§ **Information provided**

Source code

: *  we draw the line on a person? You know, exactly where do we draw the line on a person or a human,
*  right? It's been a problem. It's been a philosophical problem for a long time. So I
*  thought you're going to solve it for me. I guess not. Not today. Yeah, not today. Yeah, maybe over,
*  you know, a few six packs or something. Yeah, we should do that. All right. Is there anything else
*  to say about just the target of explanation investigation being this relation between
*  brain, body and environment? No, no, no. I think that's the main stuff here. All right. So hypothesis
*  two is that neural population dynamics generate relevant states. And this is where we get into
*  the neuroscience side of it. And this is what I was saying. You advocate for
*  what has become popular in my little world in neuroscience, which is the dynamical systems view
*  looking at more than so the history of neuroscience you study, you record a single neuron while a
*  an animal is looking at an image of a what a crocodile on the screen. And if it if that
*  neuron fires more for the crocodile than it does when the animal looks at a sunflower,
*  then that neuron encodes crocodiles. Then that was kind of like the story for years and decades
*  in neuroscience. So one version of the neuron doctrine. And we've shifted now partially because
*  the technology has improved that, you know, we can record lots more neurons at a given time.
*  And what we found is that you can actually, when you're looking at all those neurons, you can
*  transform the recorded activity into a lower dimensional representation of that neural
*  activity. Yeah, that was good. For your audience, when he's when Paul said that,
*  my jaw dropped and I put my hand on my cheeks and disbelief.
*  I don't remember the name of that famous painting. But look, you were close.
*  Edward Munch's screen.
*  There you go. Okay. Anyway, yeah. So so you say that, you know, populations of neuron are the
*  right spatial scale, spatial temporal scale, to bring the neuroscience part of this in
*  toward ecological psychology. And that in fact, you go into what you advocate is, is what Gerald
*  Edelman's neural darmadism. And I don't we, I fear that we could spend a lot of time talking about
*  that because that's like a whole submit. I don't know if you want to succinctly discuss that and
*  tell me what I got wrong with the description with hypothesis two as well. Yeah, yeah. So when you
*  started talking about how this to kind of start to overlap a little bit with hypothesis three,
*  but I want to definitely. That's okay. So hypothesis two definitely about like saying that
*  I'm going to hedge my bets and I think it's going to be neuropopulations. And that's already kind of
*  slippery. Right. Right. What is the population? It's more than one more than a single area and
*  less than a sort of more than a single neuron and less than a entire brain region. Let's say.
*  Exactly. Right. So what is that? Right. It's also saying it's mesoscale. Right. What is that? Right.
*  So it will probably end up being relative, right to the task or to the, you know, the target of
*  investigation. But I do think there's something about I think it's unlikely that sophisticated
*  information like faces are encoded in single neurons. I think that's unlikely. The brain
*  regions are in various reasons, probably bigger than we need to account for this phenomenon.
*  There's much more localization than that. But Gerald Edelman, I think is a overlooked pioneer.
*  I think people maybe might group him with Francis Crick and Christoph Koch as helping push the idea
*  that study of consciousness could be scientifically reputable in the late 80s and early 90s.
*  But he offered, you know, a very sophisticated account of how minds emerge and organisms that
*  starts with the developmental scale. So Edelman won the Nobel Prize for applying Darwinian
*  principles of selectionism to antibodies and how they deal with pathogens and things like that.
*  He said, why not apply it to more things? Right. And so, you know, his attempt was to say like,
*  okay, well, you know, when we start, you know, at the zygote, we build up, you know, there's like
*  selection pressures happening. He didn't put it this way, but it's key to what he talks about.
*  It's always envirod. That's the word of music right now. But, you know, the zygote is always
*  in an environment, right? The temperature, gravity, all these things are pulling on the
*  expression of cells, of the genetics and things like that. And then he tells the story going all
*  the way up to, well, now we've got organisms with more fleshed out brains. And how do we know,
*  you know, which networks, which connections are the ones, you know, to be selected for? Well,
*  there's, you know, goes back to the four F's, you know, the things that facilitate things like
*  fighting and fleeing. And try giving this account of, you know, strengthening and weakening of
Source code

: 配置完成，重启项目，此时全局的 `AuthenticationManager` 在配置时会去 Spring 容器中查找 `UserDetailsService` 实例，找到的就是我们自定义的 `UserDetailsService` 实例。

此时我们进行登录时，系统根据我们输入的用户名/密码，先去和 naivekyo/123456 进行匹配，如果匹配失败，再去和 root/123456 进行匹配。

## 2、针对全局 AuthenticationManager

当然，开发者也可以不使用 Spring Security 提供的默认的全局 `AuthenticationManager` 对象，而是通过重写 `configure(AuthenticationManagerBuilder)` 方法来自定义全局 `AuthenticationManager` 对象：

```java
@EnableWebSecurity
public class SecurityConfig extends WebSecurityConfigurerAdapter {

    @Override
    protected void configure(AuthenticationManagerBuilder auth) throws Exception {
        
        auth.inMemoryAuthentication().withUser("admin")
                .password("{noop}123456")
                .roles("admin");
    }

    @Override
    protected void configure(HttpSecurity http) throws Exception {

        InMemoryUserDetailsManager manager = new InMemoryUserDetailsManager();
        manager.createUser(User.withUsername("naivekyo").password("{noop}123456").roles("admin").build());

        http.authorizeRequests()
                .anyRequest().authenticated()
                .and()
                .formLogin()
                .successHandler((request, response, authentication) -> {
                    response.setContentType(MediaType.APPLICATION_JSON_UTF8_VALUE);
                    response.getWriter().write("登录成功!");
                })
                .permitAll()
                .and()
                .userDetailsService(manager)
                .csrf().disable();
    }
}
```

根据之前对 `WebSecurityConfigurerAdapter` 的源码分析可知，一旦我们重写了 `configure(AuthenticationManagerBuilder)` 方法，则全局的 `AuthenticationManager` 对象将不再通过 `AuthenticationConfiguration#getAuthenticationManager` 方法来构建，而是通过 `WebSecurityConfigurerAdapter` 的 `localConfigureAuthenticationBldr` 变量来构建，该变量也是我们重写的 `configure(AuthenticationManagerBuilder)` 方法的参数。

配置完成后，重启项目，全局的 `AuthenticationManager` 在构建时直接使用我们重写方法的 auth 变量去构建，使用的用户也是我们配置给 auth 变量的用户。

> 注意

§ **What you will do**
Set the data down again in full, exactly as given.

§ **Reply to the task**
Source code

: *  we draw the line on a person? You know, exactly where do we draw the line on a person or a human,
*  right? It's been a problem. It's been a philosophical problem for a long time. So I
*  thought you're going to solve it for me. I guess not. Not today. Yeah, not today. Yeah, maybe over,
*  you know, a few six packs or something. Yeah, we should do that. All right. Is there anything else
*  to say about just the target of explanation investigation being this relation between
*  brain, body and environment? No, no, no. I think that's the main stuff here. All right. So hypothesis
*  two is that neural population dynamics generate relevant states. And this is where we get into
*  the neuroscience side of it. And this is what I was saying. You advocate for
*  what has become popular in my little world in neuroscience, which is the dynamical systems view
*  looking at more than so the history of neuroscience you study, you record a single neuron while a
*  an animal is looking at an image of a what a crocodile on the screen. And if it if that
*  neuron fires more for the crocodile than it does when the animal looks at a sunflower,
*  then that neuron encodes crocodiles. Then that was kind of like the story for years and decades
*  in neuroscience. So one version of the neuron doctrine. And we've shifted now partially because
*  the technology has improved that, you know, we can record lots more neurons at a given time.
*  And what we found is that you can actually, when you're looking at all those neurons, you can
*  transform the recorded activity into a lower dimensional representation of that neural
*  activity. Yeah, that was good. For your audience, when he's when Paul said that,
*  my jaw dropped and I put my hand on my cheeks and disbelief.
*  I don't remember the name of that famous painting. But look, you were close.
*  Edward Munch's screen.
*  There you go. Okay. Anyway, yeah. So so you say that, you know, populations of neuron are the
*  right spatial scale, spatial temporal scale, to bring the neuroscience part of this in
*  toward ecological psychology. And that in fact, you go into what you advocate is, is what Gerald
*  Edelman's neural darmadism. And I don't we, I fear that we could spend a lot of time talking about
*  that because that's like a whole submit. I don't know if you want to succinctly discuss that and
*  tell me what I got wrong with the description with hypothesis two as well. Yeah, yeah. So when you
*  started talking about how this to kind of start to overlap a little bit with hypothesis three,
*  but I want to definitely. That's okay. So hypothesis two definitely about like saying that
*  I'm going to hedge my bets and I think it's going to be neuropopulations. And that's already kind of
*  slippery. Right. Right. What is the population? It's more than one more than a single area and
*  less than a sort of more than a single neuron and less than a entire brain region. Let's say.
*  Exactly. Right. So what is that? Right. It's also saying it's mesoscale. Right. What is that? Right.
*  So it will probably end up being relative, right to the task or to the, you know, the target of
*  investigation. But I do think there's something about I think it's unlikely that sophisticated
*  information like faces are encoded in single neurons. I think that's unlikely. The brain
*  regions are in various reasons, probably bigger than we need to account for this phenomenon.
*  There's much more localization than that. But Gerald Edelman, I think is a overlooked pioneer.
*  I think people maybe might group him with Francis Crick and Christoph Koch as helping push the idea
*  that study of consciousness could be scientifically reputable in the late 80s and early 90s.
*  But he offered, you know, a very sophisticated account of how minds emerge and organisms that
*  starts with the developmental scale. So Edelman won the Nobel Prize for applying Darwinian
*  principles of selectionism to antibodies and how they deal with pathogens and things like that.
*  He said, why not apply it to more things? Right. And so, you know, his attempt was to say like,
*  okay, well, you know, when we start, you know, at the zygote, we build up, you know, there's like
*  selection pressures happening. He didn't put it this way, but it's key to what he talks about.
*  It's always envirod. That's the word of music right now. But, you know, the zygote is always
*  in an environment, right? The temperature, gravity, all these things are pulling on the
*  expression of cells, of the genetics and things like that. And then he tells the story going all
*  the way up to, well, now we've got organisms with more fleshed out brains. And how do we know,
*  you know, which networks, which connections are the ones, you know, to be selected for? Well,
*  there's, you know, goes back to the four F's, you know, the things that facilitate things like
*  fighting and fleeing. And try giving this account of, you know, strengthening and weakening of
Source code

: 配置完成，重启项目，此时全局的 `AuthenticationManager` 在配置时会去 Spring 容器中查找 `UserDetailsService` 实例，找到的就是我们自定义的 `UserDetailsService` 实例。

此时我们进行登录时，系统根据我们输入的用户名/密码，先去和 naivekyo/123456 进行匹配，如果匹配失败，再去和 root/123456 进行匹配。

## 2、针对全局 AuthenticationManager

当然，开发者也可以不使用 Spring Security 提供的默认的全局 `AuthenticationManager` 对象，而是通过重写 `configure(AuthenticationManagerBuilder)` 方法来自定义全局 `AuthenticationManager` 对象：

```java
@EnableWebSecurity
public class SecurityConfig extends WebSecurityConfigurerAdapter {

    @Override
    protected void configure(AuthenticationManagerBuilder auth) throws Exception {
        
        auth.inMemoryAuthentication().withUser("admin")
                .password("{noop}123456")
                .roles("admin");
    }

    @Override
    protected void configure(HttpSecurity http) throws Exception {

        InMemoryUserDetailsManager manager = new InMemoryUserDetailsManager();
        manager.createUser(User.withUsername("naivekyo").password("{noop}123456").roles("admin").build());

        http.authorizeRequests()
                .anyRequest().authenticated()
                .and()
                .formLogin()
                .successHandler((request, response, authentication) -> {
                    response.setContentType(MediaType.APPLICATION_JSON_UTF8_VALUE);
                    response.getWriter().write("登录成功!");
                })
                .permitAll()
                .and()
                .userDetailsService(manager)
                .csrf().disable();
    }
}
```

根据之前对 `WebSecurityConfigurerAdapter` 的源码分析可知，一旦我们重写了 `configure(AuthenticationManagerBuilder)` 方法，则全局的 `AuthenticationManager` 对象将不再通过 `AuthenticationConfiguration#getAuthenticationManager` 方法来构建，而是通过 `WebSecurityConfigurerAdapter` 的 `localConfigureAuthenticationBldr` 变量来构建，该变量也是我们重写的 `configure(AuthenticationManagerBuilder)` 方法的参数。

配置完成后，重启项目，全局的 `AuthenticationManager` 在构建时直接使用我们重写方法的 auth 变量去构建，使用的用户也是我们配置给 auth 变量的用户。

> 注意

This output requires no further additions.